Antonio Munoz, president of the local branch of the environmental group, Ecologists in Action, agrees. He says that the planned Valdevaqueros development is just part of an ongoing trend in Spain to destroy the country's natural assets. "I've been an ecologist and activist for 27 years and during that time, I've seen Spain reclassify protected natural parks, one by one, into land for development."
Activists have now appealed to the European Union to halt the project to save the natural wildlife area here. Opposition lawmakers in Tarifa, for their part, have floated an alternative: a hotel in Tarifa's city center instead, maybe even with free bikes to ride out to Valdevaqueros beach.
Temporary reprieve?
Munoz and his supporters have just won a small reprieve however. The regional government of Andalusia has temporarily frozen plans for any new waterfront development, including Valdevaqueros, as it sorts through the mess of empty, half-built projects left over from the housing bubble.
Dozens of politicians have been indicted across coastal Spain for alleged corruption. They are accused of taking illegal payments in exchange for allowing construction on the beaches, despite warnings from experts that the projects may not be economically or environmentally sound.
Tarifa's mayor denies any such corruption here though, and is confident the hotel construction in his town will begin soon. So, this may be the last summer Valdevaqueros remains untouched.
For now, the migratory birds still fly overhead, unaware.

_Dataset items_

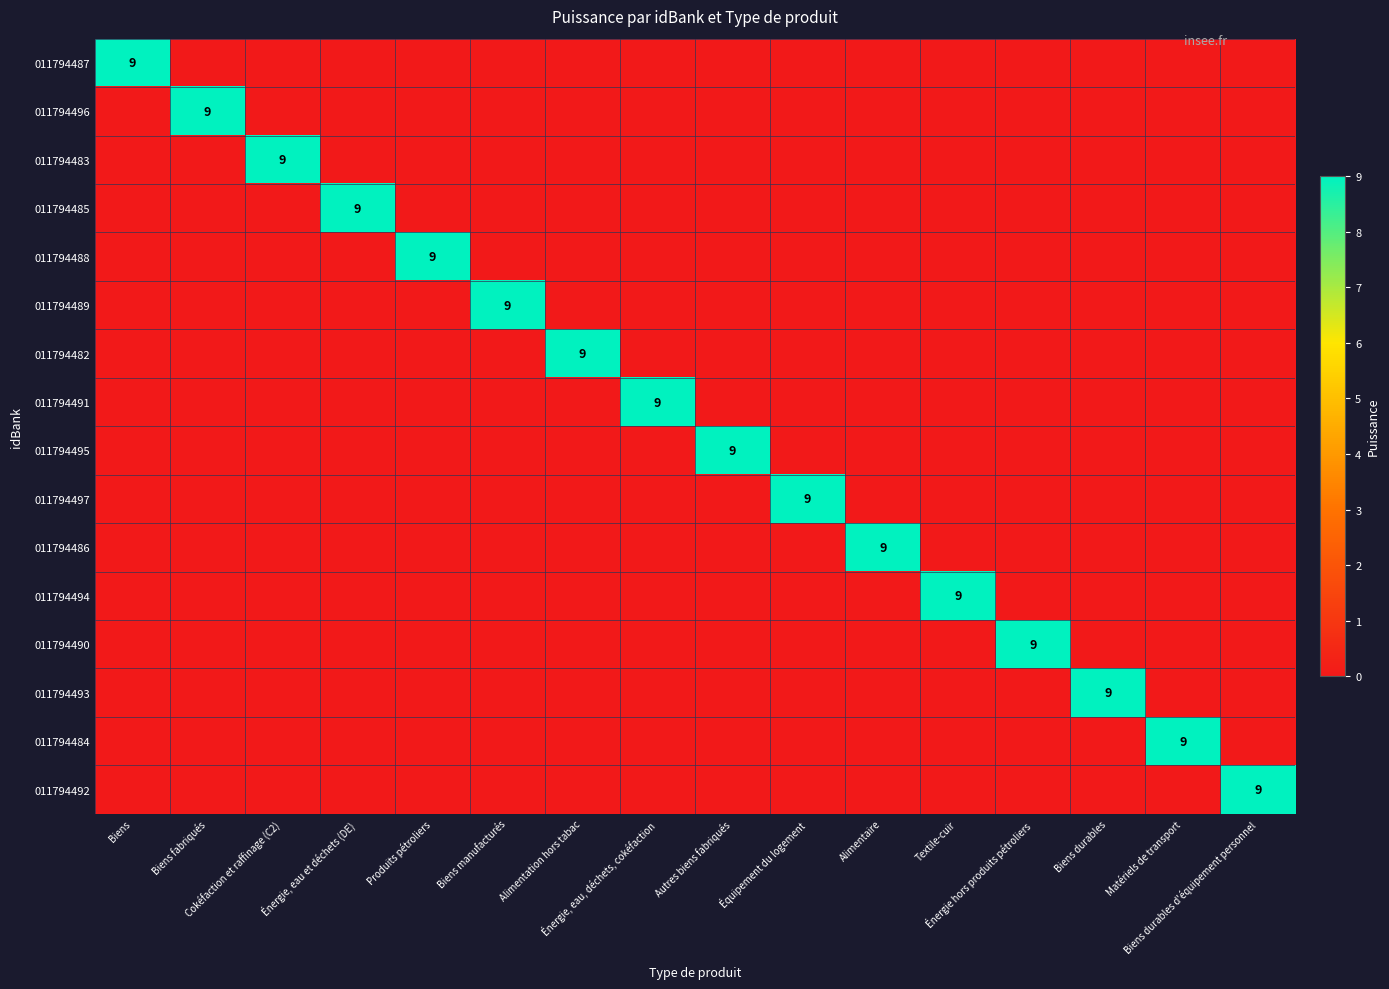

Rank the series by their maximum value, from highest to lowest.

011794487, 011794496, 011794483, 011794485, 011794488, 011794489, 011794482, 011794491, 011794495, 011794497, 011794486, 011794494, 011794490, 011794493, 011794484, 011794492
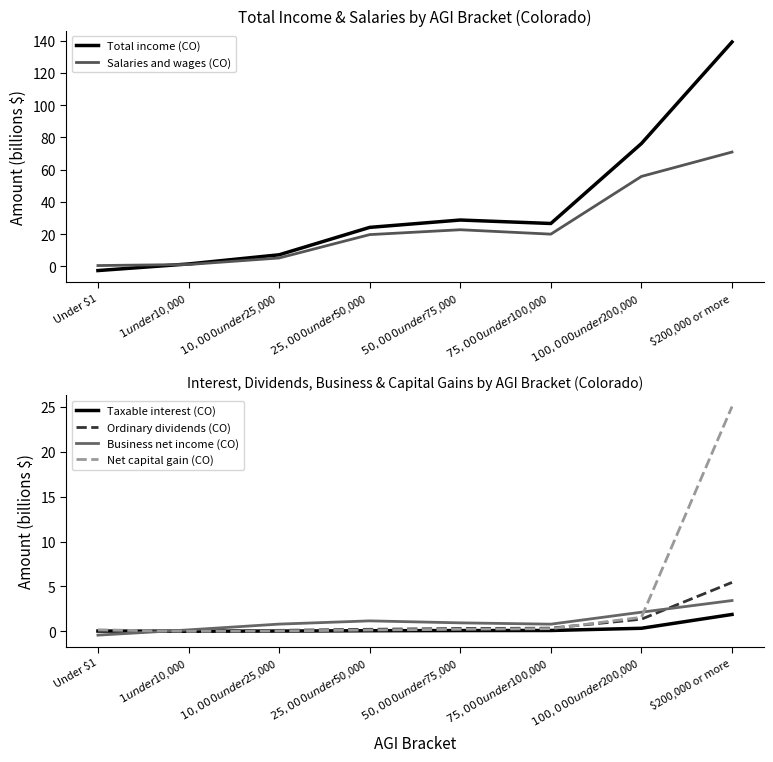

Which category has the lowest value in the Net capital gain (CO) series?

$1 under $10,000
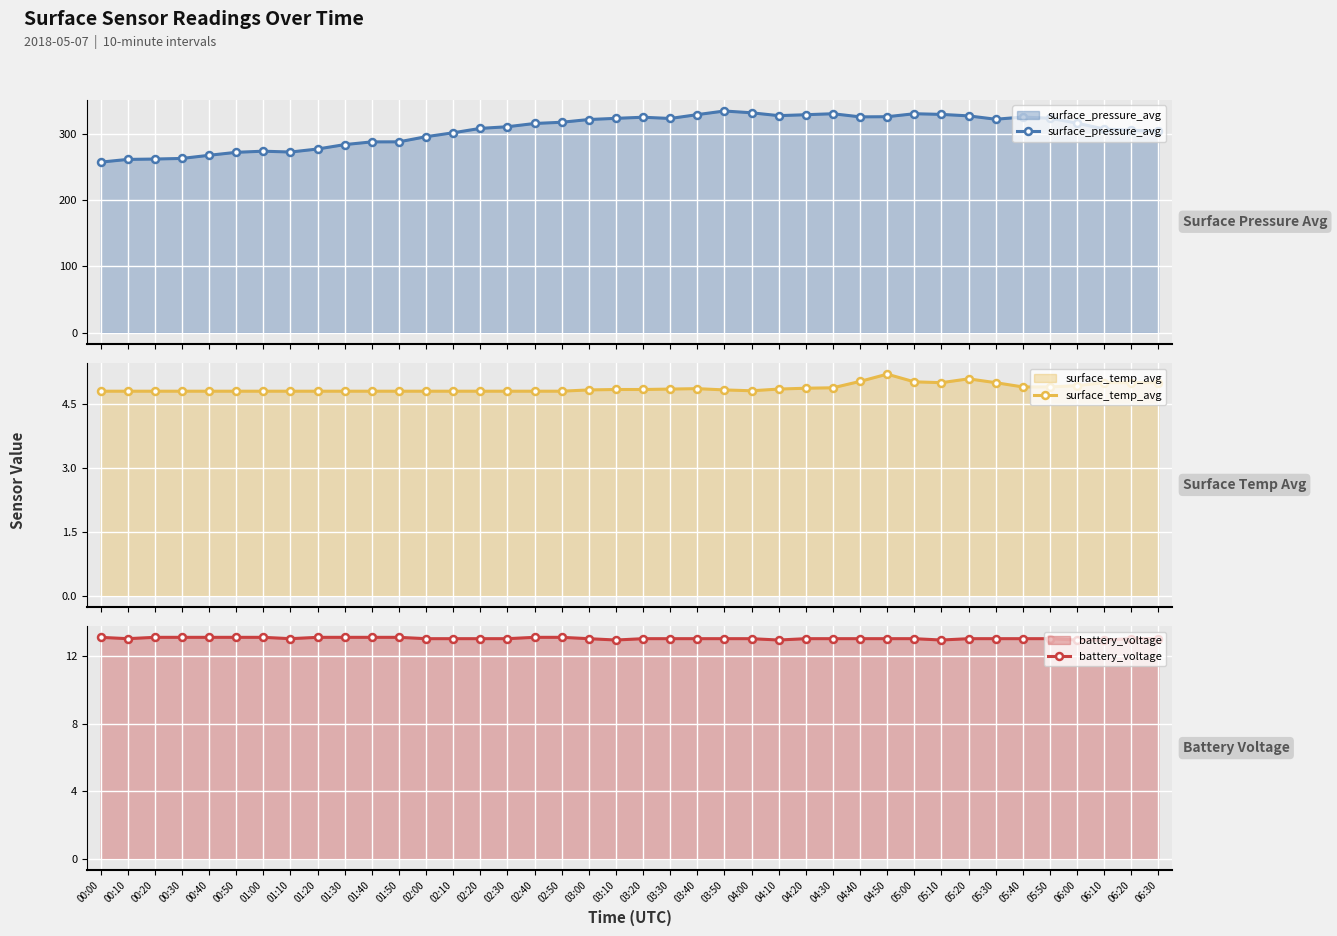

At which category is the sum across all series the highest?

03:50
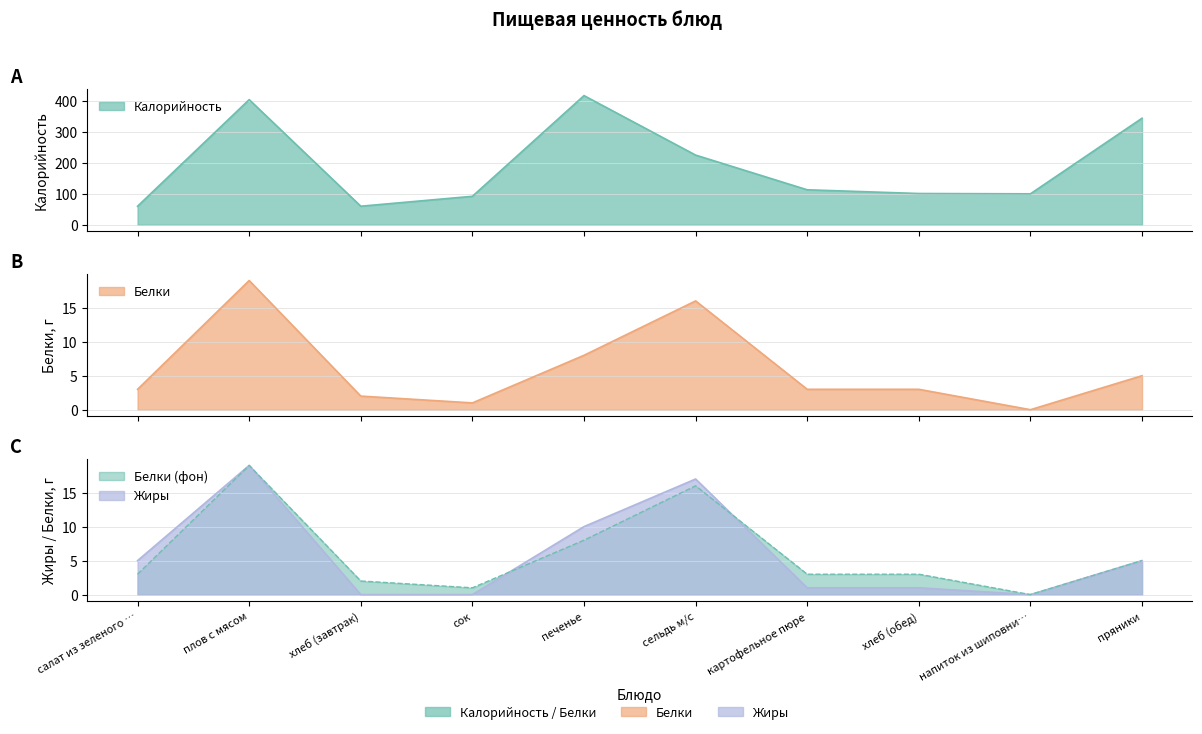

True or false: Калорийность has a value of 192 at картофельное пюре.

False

_DIRECTIONS_
a. From the Valdevaqueros passage, extract the part that opens with "Dozens of politicians" and closes with "fly overhead, unaware.".
b. Rewrite the records with "category" replaced by "group" throughout, leaving everything else unchanged and omitting the pictures.
The Valdevaqueros passage and the records come from unrelated sources.

_SOLUTION LIST_
a.
Dozens of politicians have been indicted across coastal Spain for alleged corruption. They are accused of taking illegal payments in exchange for allowing construction on the beaches, despite warnings from experts that the projects may not be economically or environmentally sound.
Tarifa's mayor denies any such corruption here though, and is confident the hotel construction in his town will begin soon. So, this may be the last summer Valdevaqueros remains untouched.
For now, the migratory birds still fly overhead, unaware.

b.
Rank the series by their maximum value, from highest to lowest.

011794487, 011794496, 011794483, 011794485, 011794488, 011794489, 011794482, 011794491, 011794495, 011794497, 011794486, 011794494, 011794490, 011794493, 011794484, 011794492

Which group has the lowest value in the Net capital gain (CO) series?

$1 under $10,000

At which group is the sum across all series the highest?

03:50

True or false: Калорийность has a value of 192 at картофельное пюре.

False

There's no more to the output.